10. Mit Vedana als Bedingung entsteht Cittapasadi.

  • „Ruhe des Bewußtseins“ ist die Standard-Übersetzung für Cittapasadi. Es ist eine Art freudiges Gefühl und Leichtigkeit des Herzens.

11. Mit Cittapasadi als Bedingung entsteht Adhimokkho.

  • Adhimokko wird in der Regel als „Entscheidung“ oder „Entschlossenheit“ übersetzt, wobei Saddha maximiert wird. Hier wird der Geist entschieden hin zu Nibbana gezogen. Der Geist kühlt ab.

12. Mit Adhimokkho als Bedingung entsteht Bhava.

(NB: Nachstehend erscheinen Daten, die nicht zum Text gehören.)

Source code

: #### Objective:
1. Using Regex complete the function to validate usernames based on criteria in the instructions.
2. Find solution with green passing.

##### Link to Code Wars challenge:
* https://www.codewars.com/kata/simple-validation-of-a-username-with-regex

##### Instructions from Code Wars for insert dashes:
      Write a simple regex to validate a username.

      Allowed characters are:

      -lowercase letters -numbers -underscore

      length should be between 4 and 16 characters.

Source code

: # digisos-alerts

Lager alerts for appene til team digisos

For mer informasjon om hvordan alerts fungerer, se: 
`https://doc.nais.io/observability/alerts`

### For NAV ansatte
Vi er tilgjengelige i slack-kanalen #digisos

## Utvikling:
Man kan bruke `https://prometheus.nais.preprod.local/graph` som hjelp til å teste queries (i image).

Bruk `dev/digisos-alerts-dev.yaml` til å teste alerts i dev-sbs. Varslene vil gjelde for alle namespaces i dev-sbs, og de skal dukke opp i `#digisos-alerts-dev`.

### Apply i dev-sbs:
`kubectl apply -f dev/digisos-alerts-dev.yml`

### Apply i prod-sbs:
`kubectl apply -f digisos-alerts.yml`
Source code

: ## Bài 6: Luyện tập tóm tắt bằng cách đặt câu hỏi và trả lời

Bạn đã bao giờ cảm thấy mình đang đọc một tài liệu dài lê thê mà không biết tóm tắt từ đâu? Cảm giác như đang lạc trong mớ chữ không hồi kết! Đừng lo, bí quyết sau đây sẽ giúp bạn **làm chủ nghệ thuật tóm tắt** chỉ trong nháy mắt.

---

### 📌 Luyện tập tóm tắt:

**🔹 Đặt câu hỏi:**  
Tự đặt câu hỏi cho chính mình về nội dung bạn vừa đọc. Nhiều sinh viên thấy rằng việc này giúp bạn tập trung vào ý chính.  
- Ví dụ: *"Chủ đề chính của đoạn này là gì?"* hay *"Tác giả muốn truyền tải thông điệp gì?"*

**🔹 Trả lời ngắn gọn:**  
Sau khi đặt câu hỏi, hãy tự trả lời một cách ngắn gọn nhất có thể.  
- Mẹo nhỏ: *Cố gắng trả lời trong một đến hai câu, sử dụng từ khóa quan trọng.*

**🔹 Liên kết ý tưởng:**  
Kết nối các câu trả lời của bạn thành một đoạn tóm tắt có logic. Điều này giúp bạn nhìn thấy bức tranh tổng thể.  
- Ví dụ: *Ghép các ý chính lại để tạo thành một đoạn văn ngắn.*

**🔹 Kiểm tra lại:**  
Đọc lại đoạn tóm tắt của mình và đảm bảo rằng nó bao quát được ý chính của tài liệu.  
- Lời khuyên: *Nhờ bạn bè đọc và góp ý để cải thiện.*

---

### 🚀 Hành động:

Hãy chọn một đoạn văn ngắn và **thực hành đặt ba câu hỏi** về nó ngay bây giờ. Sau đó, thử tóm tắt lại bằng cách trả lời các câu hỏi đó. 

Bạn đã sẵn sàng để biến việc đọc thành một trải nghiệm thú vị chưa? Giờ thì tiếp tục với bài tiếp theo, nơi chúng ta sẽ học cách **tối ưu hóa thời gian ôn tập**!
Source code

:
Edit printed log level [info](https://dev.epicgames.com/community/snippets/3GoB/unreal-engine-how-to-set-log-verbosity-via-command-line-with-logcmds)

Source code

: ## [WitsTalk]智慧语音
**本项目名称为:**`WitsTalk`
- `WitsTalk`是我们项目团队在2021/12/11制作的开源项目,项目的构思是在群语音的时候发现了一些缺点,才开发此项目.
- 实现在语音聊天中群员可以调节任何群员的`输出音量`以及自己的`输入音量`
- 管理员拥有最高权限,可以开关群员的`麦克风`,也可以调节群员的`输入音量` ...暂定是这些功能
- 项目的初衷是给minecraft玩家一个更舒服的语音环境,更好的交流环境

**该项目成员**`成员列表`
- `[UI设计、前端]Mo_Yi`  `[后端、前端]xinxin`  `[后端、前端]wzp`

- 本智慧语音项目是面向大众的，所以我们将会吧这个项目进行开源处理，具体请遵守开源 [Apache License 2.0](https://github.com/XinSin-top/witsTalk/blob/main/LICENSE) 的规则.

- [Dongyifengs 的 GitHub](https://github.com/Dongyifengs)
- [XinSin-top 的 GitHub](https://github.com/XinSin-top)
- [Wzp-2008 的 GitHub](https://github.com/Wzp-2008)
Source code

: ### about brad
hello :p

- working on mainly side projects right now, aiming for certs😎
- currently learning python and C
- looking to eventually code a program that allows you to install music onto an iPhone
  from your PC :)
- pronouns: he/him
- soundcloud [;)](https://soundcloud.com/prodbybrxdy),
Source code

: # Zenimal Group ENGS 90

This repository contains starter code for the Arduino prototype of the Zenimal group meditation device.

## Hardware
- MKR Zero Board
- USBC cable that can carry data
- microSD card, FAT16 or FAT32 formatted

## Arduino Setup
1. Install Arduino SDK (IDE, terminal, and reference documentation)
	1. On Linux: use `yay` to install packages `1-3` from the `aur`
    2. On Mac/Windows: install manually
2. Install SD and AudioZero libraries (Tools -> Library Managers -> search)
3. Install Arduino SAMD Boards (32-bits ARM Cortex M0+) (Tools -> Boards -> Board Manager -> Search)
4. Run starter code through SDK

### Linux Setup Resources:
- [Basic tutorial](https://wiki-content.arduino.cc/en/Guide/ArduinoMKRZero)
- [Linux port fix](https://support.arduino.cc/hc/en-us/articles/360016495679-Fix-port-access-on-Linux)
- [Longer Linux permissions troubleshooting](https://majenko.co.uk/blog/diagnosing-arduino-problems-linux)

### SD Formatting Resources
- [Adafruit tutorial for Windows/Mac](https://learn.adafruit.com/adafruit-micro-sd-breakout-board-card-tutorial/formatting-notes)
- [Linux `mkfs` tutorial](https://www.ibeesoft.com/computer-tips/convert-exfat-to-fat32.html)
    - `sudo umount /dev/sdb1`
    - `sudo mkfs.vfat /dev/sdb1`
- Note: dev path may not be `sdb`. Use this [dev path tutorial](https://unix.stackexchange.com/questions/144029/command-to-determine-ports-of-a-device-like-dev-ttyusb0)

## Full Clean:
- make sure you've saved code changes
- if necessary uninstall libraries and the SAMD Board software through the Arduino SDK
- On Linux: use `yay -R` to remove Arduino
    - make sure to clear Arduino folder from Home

  • Die sich ergebende Existenz bzw. Bhava passt zum Geisteszustand: „Pati+ichcha Sama+uppada“. Man „lebt“ diese Erfahrung. Wenn es eine Wiedergeburt beim Patisandhi ist, wird ein geeignetes Bhava ausgewählt entsprechend dem Kamma Nimitta. Hier haben alle apayagami Kamma-Samen, die in der fernen Vergangenheit erworben wurden, keine Cance in den Vordergrund zu rücken und eine Wiedergeburt in den unteren vier Reichen wird verhindert.

13. Mit Bhava als Bedingung entsteht Jathi.

  • Das passende Jathi (Sotapanna, Sakadagami, Anagami) wird in einem geeigneten Reich erfolgen.

14. Mit Jathi als Bedingung enstehen jara, maranan, eva me tassa dhammanan samudhayo hoti“.

  • Jeder Ariya unterliegt auch dem Verfall und Tod, solange er/sie in einem der 31 Reiche lebt. Aber hier wird die Verbindung zu Dukkha nicht gezeigt, weil man dazu bestimmt ist Nibbana zu erreichen.